A turbulência política e a instabilidade institucional afugentam investidores. O sistema tributário brasileiro é extremamente complexo, exigindo aproximadamente 1.500 horas por ano para que empresas cumpram obrigações fiscais — bem acima da média global. Além disso, a insegurança jurídica, com mudanças frequentes nas regras e decisões judiciais imprevisíveis, afasta capitais estrangeiros.

Estudos indicam que para atrair investimentos é essencial garantir estabilidade normativa e segurança jurídica. Um dos principais entraves é a restrição à propriedade fundiária por estrangeiros, que, se endurecida, pode fragilizar ainda mais o ambiente de negócios.
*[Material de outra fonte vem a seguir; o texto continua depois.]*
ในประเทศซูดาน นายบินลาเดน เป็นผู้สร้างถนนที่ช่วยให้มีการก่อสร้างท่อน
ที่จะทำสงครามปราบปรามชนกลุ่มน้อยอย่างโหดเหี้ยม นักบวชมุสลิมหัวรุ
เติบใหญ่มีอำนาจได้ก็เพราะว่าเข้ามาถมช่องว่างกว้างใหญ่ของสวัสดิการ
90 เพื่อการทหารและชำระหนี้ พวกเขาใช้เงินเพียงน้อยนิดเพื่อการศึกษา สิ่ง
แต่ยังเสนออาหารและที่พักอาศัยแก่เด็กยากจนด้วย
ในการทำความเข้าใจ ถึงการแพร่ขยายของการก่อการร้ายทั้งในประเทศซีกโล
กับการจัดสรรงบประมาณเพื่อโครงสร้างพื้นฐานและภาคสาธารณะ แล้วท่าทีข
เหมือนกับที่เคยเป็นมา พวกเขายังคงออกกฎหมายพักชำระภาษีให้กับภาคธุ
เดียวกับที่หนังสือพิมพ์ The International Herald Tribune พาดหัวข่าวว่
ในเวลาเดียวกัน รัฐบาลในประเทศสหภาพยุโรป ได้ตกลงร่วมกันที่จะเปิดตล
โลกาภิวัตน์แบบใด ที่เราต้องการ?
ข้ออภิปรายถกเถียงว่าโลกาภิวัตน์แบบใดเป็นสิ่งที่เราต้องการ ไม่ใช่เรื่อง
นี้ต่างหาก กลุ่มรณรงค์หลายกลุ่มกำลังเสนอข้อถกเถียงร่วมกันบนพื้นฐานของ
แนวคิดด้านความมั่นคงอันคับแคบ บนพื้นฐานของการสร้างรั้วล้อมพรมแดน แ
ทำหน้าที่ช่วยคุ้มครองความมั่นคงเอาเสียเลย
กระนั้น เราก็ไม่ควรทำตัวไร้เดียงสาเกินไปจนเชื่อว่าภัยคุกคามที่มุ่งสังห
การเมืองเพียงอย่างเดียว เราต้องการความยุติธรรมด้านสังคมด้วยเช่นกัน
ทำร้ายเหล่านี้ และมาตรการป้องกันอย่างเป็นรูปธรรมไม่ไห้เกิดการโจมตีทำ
Ainda que o investimento direto externo tenha correspondido a 3,2% do PIB em 2024 — quase compensando o déficit em conta corrente —, a legislação complexa e disputas institucionais podem interromper essa trajetória.

Este episódio reforça a necessidade de fortalecer o Estado Mínimo, defender o livre mercado e preservar valores indispensáveis à ordem constitucional. A carta internacional de Sóstenes representa um passo para alertar o mundo e reacender o debate sobre democracia, liberdades civis e responsabilidade institucional.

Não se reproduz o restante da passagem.